*** Data for review

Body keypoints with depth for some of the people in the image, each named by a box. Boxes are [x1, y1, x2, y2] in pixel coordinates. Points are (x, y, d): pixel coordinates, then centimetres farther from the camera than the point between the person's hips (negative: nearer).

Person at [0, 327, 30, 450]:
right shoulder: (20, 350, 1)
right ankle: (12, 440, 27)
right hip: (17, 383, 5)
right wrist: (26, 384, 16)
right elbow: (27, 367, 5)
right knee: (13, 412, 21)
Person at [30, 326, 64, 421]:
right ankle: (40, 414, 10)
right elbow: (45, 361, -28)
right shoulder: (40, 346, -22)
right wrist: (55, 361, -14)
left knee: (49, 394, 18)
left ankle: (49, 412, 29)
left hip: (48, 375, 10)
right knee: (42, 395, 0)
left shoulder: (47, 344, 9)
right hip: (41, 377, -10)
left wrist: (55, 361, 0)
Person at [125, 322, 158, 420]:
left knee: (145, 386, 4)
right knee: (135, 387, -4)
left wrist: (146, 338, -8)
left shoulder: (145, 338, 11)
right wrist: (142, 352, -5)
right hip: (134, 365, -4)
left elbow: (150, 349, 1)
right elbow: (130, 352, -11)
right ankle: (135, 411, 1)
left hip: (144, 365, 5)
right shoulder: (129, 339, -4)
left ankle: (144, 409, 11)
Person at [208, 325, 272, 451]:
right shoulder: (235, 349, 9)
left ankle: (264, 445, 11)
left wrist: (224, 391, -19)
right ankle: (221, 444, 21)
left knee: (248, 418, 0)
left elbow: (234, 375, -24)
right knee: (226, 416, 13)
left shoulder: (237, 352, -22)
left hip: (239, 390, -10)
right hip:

******

### Required action
Every line from the one containing "left elbow: (234, 375, -24)" through the last line of the entries must be written out verbatim, and no other line.

### Exercise solution
left elbow: (234, 375, -24)
right knee: (226, 416, 13)
left shoulder: (237, 352, -22)
left hip: (239, 390, -10)
right hip:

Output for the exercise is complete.